In Heidelberg, he met Hedwig Schallenberg. They married in 1914 and had three children together: a daughter, Bettina, and two sons, Gottfried (who after emigration used the anglicized name Geoffrey) and Walter.

In 1912, Otto Meyerhof moved to the University of Kiel, where he received a professorship in 1918. In 1922, he was awarded the Nobel Prize in Medicine, with Archibald Vivian Hill, for his work on muscle metabolism, including glycolysis. In 1929, he became one of the directors of the Kaiser Wilhelm Institute for Medical Research in Heidelberg, a position he held until 1938, when Jews were expelled from university teaching positions.

To escape the increasing oppression of Jews by the Nazi regime, in 1938 Meyerhof emigrated with his family to Paris. After the fall of France in 1940, they fled to Marseille. Aided by the Emergency Rescue Committee, they left the country by ship to the United States that year.
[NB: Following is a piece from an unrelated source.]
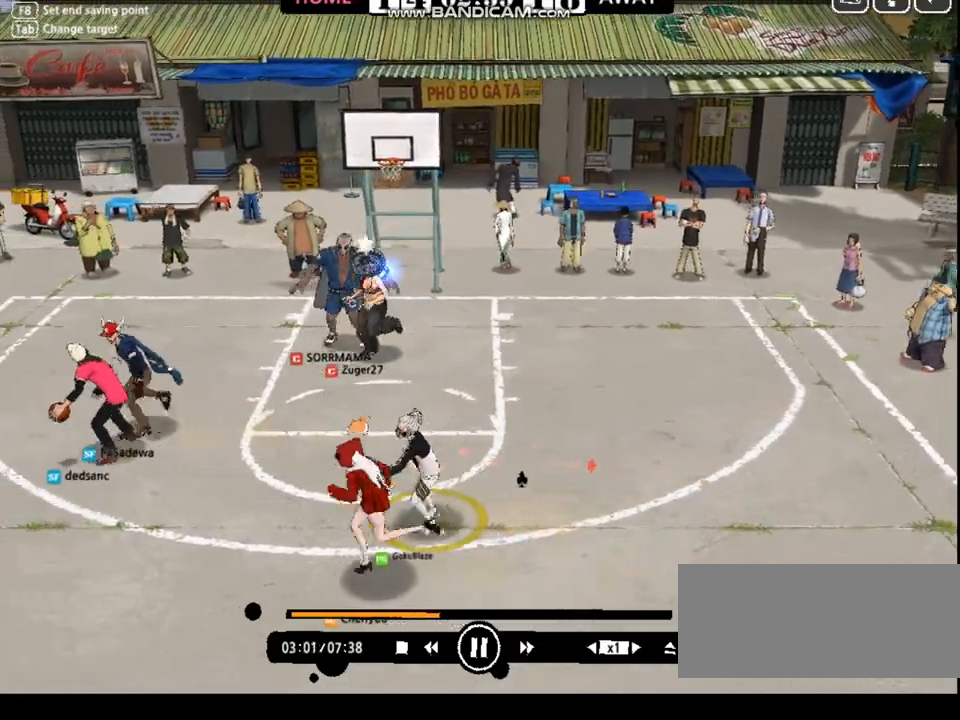
{"keys": ["left", "w"], "events": [[34, "w", "up"], [101, "w", "down"], [167, "up", "down"], [167, "w", "up"], [201, "up", "up"], [234, "up", "down"], [301, "up", "up"], [334, "w", "down"], [368, "up", "down"], [401, "w", "up"], [434, "up", "up"], [501, "w", "down"]]}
Meyerhof was appointed to a guest professorship at the University of Pennsylvania in Philadelphia.

Meyerhof died in Philadelphia at the age of 67. In addition to receiving the Nobel Prize, he was recognized for his contributions to the study of glycolysis, by the naming of the common series of reactions for the pathway in Eukaryotes as the Embden–Meyerhof–Parnas Pathway.